# Can you sing into your DAW for MIDI composing? (Cubase VariAudio)



## AlvinSWong (Feb 20, 2021)

New episode!

Season 1 Episode 7: Let's explore how to sing midi notes. Will this work? In this crazy episode I try out singing and whistling into Cubase to compose music. I've always heard and seen tutorials on Cubase's VariAudio feature where you can manipulate vocals and extract midi notes. I attempt to write orchestral melody lines by singing into the DAW!


----------



## timprebble (Feb 20, 2021)

Apparently Bjork does this to write string melodies (using Melodyne for analysis)


----------



## AlvinSWong (Feb 21, 2021)

timprebble said:


> Apparently Bjork does this to write string melodies (using Melodyne for analysis)


Ah interesting fact. Thanks! Found the SOS article where she talked about that: “I play my string arrangements on the keyboard or in Sibelius, but more and more I am using Melodyne to do complex arrangements with my voice. I will then copy those arrangements over to the strings.”






Inside Track: Björk’s Vulnicura


A unique and inspired choice of collaborators helped Björk blend powerful emotion with restless experimentation.




www.soundonsound.com


----------



## AmbientMile (Feb 21, 2021)

I have used Imitone for this very purpose. https://imitone.com. It has been in beta for a looooong time but works really well.


----------



## jononotbono (Feb 21, 2021)

AmbientMile said:


> I have used Imitone for this very purpose. https://imitone.com. It has been in beta for a looooong time but works really well.

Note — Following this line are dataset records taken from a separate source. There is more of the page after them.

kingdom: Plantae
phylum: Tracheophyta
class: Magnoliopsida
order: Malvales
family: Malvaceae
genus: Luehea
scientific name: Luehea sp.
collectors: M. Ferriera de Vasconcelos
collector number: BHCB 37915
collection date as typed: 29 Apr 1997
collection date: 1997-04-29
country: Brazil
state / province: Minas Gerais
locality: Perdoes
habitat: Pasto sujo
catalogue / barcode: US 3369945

Yeah I bought it last year. Unfortunately I don’t love it yet. Probably just my bad singing though. 😂


----------



## AmbientMile (Feb 22, 2021)

jononotbono said:


> Yeah I bought it last year. Unfortunately I don’t love it yet. Probably just my bad singing though. 😂


That's the appeal! My warbling, quasi-yodel yields some interesting results I don't get when my hands are on the keyboard!

EDIT: Just went and looked at my order email. I bought this in 2014!! That's a long beta!


----------



## jononotbono (Feb 22, 2021)

AmbientMile said:


> That's the appeal! My warbling, quasi-yodel yields some interesting results I don't get when my hands are on the keyboard!


I just don't like it missing notes and getting notes wrong and haven't yet found any plugin to do a good enough job yet. I'm not a great singer but I can certainly pitch. When drunk 😂


----------



## molemac (Feb 22, 2021)

What about being able to do this live ie sing or hum and have it trigger midi live, is there anything that does that . Imagine being able to do that with staffpad.


----------



## jononotbono (Feb 22, 2021)

molemac said:


> What about being able to do this live ie sing or hum and have it trigger midi live, is there anything that does that . Imagine being able to do that with staffpad.


Yes...




AmbientMile said:


> I have used Imitone for this very purpose. https://imitone.com. It has been in beta for a looooong time but works really well.


And a few others.


----------



## goalie composer (Feb 22, 2021)

molemac said:


> What about being able to do this live ie sing or hum and have it trigger midi live, is there anything that does that . Imagine being able to do that with staffpad.











Your voice to MIDI, instantly | Dubler 2


Convert your voice into a live MIDI controller with Dubler 2. Hum synths, beatbox drums, and manipulate effects and filters with your voice.




vochlea.com


----------



## artomatic (Feb 22, 2021)

The Dubler kit comes with a usb mic but I already have that.
So I'm gonna try Imotone (with Melodyne) unless there are others out there.


----------



## AlvinSWong (Feb 22, 2021)

Hmmm Imitone vs Variaudio vs Melodyne vs Dubler. Sounds like a good rumble. Any more? Btw I also tried the Ableton melody midi from audio function. Not as fast to process clips as Cubase VariAudio...


----------